5 year old Pinto Mare, 14.3hh. Will be used for trails and just western style pleasure rides. Let me know what you think, please.


----------



## crimsonsky (Feb 18, 2011)

not the best confo shots. i like her color.


----------



## Corporal (Jul 29, 2010)

The build seems solid. I see some Arab, there. IMO, she looks spooky.


----------



## DressageDreamer (Feb 29, 2012)

I have some other pictures but can't upload them. They are in my email and the stupid computer won't let me save them to my hard drive for some reason. I can view them on Silverlight but can't save them. Anyway to bring them up on the forum from email?


----------



## soenjer55 (Dec 4, 2011)

I'm kind of seeing arabian/ saddlebred- type? It would be nice to have better confo pics, but she is a flashy girl, nothing glaringly wrong hits me from these pics.


----------



## DressageDreamer (Feb 29, 2012)

Guess I wasn't seeing the arab until you guys said something. I saw the tiny legs, but now that you mention it, she does kind of have that look about her. Dang....my husband doesn't like arabs and she isn't broke to ride yet. Don't think he will want to invest the time and money into breaking a part arab. The search continues...........................


----------



## CecilliaB (Jan 21, 2010)

Why doesn't he like arabians? I was raised on Crabbet bred arabians and they were wonderful all arounders. Endurance, trail. pleasure, jumper, reining, cutting. They were fantastic horses with fantastic minds and more then capable of any task you put them to. She looks like a solid little horse with no baggage, a clean slate, I do certainly see the arab influence.


----------



## DressageDreamer (Feb 29, 2012)

He thinks they are are airheads and hard to handle. He prefers the QH type attitude and build but loves the paint color.
_Posted via Mobile Device_


----------



## CecilliaB (Jan 21, 2010)

Not at all trying to talk you into an arab but maybe show you something you haven't been exposed to. Breeding has allot to do with the type of arabian. Crabbet bred arabians are known for their stocky athletic build, easy going temperament and intelligence. 

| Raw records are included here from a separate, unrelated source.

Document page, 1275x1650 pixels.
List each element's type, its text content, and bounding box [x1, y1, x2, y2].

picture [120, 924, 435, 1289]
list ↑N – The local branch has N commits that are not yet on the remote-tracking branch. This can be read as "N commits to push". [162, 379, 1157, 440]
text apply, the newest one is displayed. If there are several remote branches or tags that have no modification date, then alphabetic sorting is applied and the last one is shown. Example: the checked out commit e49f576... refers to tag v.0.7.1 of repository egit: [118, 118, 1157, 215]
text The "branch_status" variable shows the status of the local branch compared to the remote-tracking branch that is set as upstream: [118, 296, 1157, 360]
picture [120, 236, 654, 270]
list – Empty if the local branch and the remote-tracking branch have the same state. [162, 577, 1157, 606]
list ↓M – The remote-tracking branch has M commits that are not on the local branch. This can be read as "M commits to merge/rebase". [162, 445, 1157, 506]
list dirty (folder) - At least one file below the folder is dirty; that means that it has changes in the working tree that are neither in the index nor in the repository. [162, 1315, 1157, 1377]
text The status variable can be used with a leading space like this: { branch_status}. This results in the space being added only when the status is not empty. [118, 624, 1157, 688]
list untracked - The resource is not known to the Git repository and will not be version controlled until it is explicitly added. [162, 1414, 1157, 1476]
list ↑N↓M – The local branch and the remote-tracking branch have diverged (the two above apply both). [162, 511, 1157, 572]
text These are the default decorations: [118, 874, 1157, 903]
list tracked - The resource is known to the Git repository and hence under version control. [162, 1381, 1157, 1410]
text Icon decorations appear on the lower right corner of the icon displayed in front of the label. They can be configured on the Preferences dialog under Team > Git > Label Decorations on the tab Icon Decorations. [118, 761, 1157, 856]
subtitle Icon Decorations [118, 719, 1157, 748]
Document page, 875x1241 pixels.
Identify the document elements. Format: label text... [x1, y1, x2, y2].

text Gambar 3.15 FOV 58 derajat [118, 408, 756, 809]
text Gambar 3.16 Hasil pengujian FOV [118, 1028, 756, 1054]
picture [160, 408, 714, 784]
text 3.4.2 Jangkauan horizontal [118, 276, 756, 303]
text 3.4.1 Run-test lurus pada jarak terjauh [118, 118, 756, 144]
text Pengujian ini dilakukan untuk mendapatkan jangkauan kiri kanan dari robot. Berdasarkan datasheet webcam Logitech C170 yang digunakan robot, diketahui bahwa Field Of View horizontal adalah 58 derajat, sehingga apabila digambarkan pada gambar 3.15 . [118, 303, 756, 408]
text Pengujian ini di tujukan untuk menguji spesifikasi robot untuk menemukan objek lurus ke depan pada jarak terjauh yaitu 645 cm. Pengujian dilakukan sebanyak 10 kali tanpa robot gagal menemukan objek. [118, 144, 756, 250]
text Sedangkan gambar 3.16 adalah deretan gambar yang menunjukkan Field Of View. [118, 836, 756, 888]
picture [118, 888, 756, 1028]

My childhood trainers husband with their '95 stallion RA Kaptavator out of her old stud Sierra Ramu

30206_421841786319_378842121319_5366108_4212907_n by Cecillia B Photography, on Flickr

Mooni, I forget his reg name...same sire

6800_1116015139231_1192543966_30294716_1551092_n by Cecillia B Photography, on Flickr

And this is one of Kaptavators babies, a paint x I believe

179245_172147942830631_100001062792726_367080_6882204_n by Cecillia B Photography, on Flickr


167696_172146962830729_100001062792726_367072_5873598_n by Cecillia B Photography, on Flickr


----------



## DressageDreamer (Feb 29, 2012)

It isn't me that doesn't like arabs, it is my husband. My dream horse growing up was a grey dappled arabian  He just has this block about arabs and doesn't want anything to do with them. 
I am going to halt my search for a horse for him for awhile. Everything I find he finds something wrong with. Don't think he is ready yet.


----------



## Rascaholic (Oct 4, 2010)

Corporal said:


> I see some Arab, there.


When I saw the second picture, that was my first thought also.
She is pretty and looks solid enough to make a decent trail mount.


----------